S'il y a de l'avenir « littéraire » dans les journaux – un achèvement, une publication – il s'y trouve malgré lui. Le chantier, c'est au contraire la projection dans une totalité, ne serait-ce qu'à travers deux ou trois pages. C'est ce que je pense en termes d'entreprise, de projet, de recherche, et pas du tout de genre. Pratiquement, ce chantier est fait de différentes « pistes », de directions d'exploration – que le journal d'écriture explicite, systématise dans les plus mauvais jours, pour « y voir enfin clair » – de débuts plus ou moins longs, non utilisés, d'une grande quantité de notes, de faits de mémoire, de phrases, etc., puisque « ça peut toujours servir »… Le tout classé dans plusieurs chemises cartonnées, selon les projets.
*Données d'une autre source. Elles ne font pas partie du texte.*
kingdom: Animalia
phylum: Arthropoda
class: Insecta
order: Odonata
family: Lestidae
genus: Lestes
Ainsi, dans les années 1989-1990, il y avait le dossier « P.S. » – ce qui voulait dire « Passion pour S. » – contenant des fragments rédigés mais dont je ne déciderai de faire un texte autonome qu'au bout de plusieurs mois, quand j'aurai la sensation que quelque chose prend corps et que je n'ai plus d'autre choix que de continuer. Comme dans un champ magnétique, à un moment, tout ce qui était disparate et séparé, en désordre, se dispose, se dessine.
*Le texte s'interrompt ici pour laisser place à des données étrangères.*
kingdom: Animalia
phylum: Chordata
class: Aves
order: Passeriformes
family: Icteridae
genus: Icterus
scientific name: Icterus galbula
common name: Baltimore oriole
Une des raisons qui m'a fait publier Se perdre, c'est de montrer le « jeu » – au sens d'espace qui sépare – entre le journal intime et le texte de Passion simple. Dans certains cas, certains moments, il y a perfusion entre le journal intime – plus que les autres journaux – et le chantier des avant-textes, sur le plan des objets, du contenu, pas de l'écriture, puisque la visée des deux est totalement différente pour moi. Les premières pages d'Une femme ont été écrites – autrement – dans mon journal intime et dans « Je ne suis pas sortie de ma nuit ». Le journal intime de juin 2000 à janvier 2001 est « doublé » dès août par l'écriture de pages, sans finalité précise, que je rassemble dans une chemise avec la mention « l'occupation », qui sera le titre sous lequel le texte paraîtra. Mais, le plus souvent, les journaux et le chantier ont peu d'interférences (je pense à L'événement, La honte).